Page:FRAD006 G1259.pdf/38

La bibliothèque libre.
Le texte de cette page a été corrigé et est conforme au fac-similé.

[101] La maison où logent les sieurs curés de Vente, dans la rue de l’auditoire[1], appartient à l’hôpital. La communauté la loue et en donne 50 livres tous les ans. Elle a été donnée par le feu sieur Niel, chanoine[2].

La salle d’en-haut est pour les hommes. Il y a trois lits comme dessus[3]. Ils n’ont point de rideaux. A côté de ladite salle il y a un lit, comme aussi dans la chambre qui est au fond de ladite salle. Il n’y a point d’hommes, maintenant, dans les lits.

On a réglé au bureau de la direction demi-livre de viande par jour pour chaque malade[4]. On prend le pain chez le fermier du four, à taille[5], et la gouvernante[6] fait une taille, et de la viande aussi, et les directeurs ont soin de faire le compte et d’ordonner le paiement, à la fin de leur mois d’exercice.

[102] Ce sont les directeurs qui règlent l’entrée des pauvres, sur l’avis du médecin. De même pour la sortie.

On donne 18 livres au sieur Isnard, médecin, chaque année, à la Saint-Jean, et 12 livres au sieur Suche, chirurgien, le ler novembre. Ils sont obligés de servir toute l’année.

La servante a 18 livres par année. Elle s’appelle Anne Raylone. C’est la veuve de Jean Galanton[7]. Elle sert l’hôpital depuis quatorze ans. Elle a quelque peu de bien. Autrefois on ne la nourrissait pas. Maintenant elle se prévaut du reste des malades.

Il y a une fille âgée de cinquante ans, nommée Marguerite Morelle, à qui on donne un pain par jour, de celui qu’on fait pétrir pour l’aumône publique[8]. Elle sert pour la grosse lessive, pour la lessive et autres emplois,

[103] Il y a un petit jardin qu’on cultive pour en tirer des herbages[9] et des légumes pour les pauvres.

Le bas du logement consiste en une cuisine, une arrière-cuisine, deux bûchers, une chambre fort humide dans laquelle on tient une paillasse sur un lit de bois, avec de la paille dans la chambre, pour les pauvres passants[10].

Mme la marquise de Vence a fait remplir deux creux dans le jardin, de 14 muids de chaux, pour élever un corps de logis qui est à droite en entrant et qui n’a qu’un plain-pied. On aurait dessein de le porter au moins jusqu’au-dessus du premier étage, afin de pouvoir faire une salle pour les hommes à plain-pied de celle des femmes. On nous a fait observer que les fondements de ce corps de logis ne sont pas bons et qu’il faudra les démolir et en faire d’autres.
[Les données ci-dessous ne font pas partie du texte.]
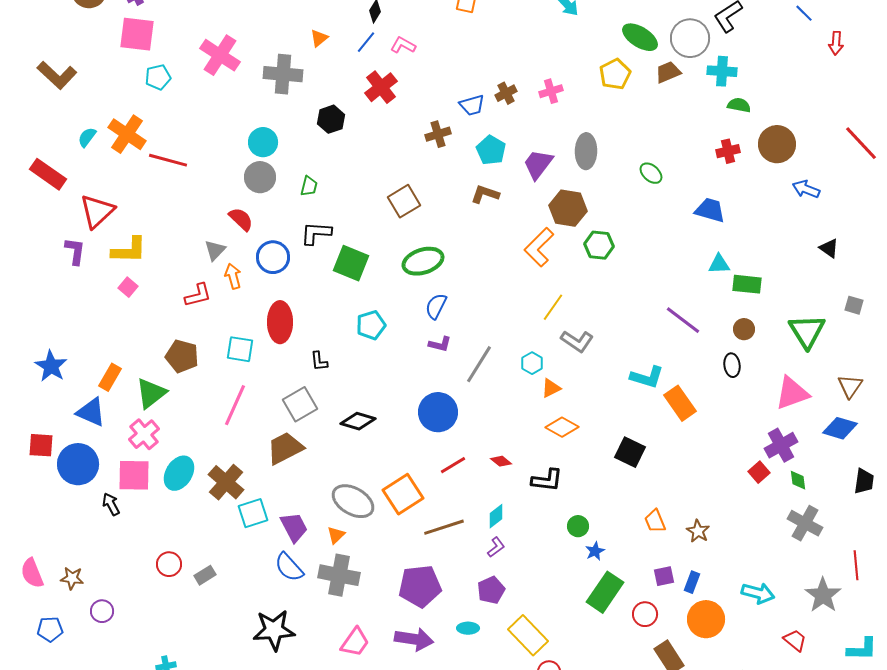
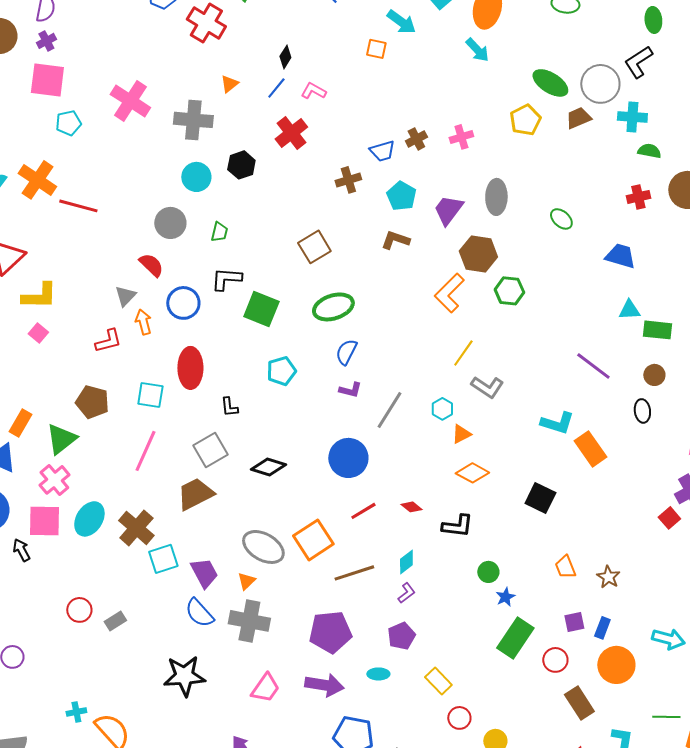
cyan circle: (263, 142) -> (196, 177), moved
yellow rectangle: (528, 635) -> (438, 681), size x0.7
  1. L’auditoire : la salle d’audience où siège la justice seigneuriale. Ce bâtiment a été acheté en commun, au début du XVIIe siècle, par les deux seigneurs de Vence, l’évêque et le baron. Il doit sans doute s’agir de la rue dite aujourd’hui de Saint-Lambert, jadis rue de la vieille audience.
  2. En louant cette maison à l’hôpital pour y loger les deux curés, la communauté reconnait ainsi qu’elle est tenue de leur fournir un logement, ce qu’elle contestera à d’autres moments de son histoire, affirmant qu’il incombe au chapitre d’y pourvoir. M. Oswald Baudot pense qu’une ordonnance royale de 1695 obligeait les communes à loger le curé.
  3. Le document écrit "comme dessous". Et peut-être est-ce bien "comme dessous" qu’il convient de lire, dans le sens de "comme à l’étage d’en-dessous".
  4. On peut croire qu’ici le mot "viande" a le même sens que de nos jours, alors que dans des temps plus ancien il avait le sens général de nourriture (viande, adjectif verbal, ce qui est nécessaire à la vie), la viande au sens où nous l’entendons étant alors exprimée par le mat "chair". Demi-livre fait environ 200 grammes.
  5. Le fermier est celui qui loue les fours de la communauté. "A taille" c’est-à-dire à crédit. Le fermier fait une taille (une entache) sur un bâton chaque fois qu’il donne du pain.
  6. La gouvernante : celle que les anciennes délibérations de la communauté nommaient l’hospitalière.
  7. Raylone, Galanton : patronymes de moi inconnus.
  8. Le pain qu’on fait pétrir pour l’aumône publique : ce n’est sans doute pas du meilleur.
  9. Herbages : nom qu’on donne alors à ce que nous appelons légumes, le nom de légumes désignant alors des denrées en grains (pois, fëves, haricots).
  10. On réserve aux passants les plus mauvaises conditions de logement : dans le lieu le plus humide, sur la paille.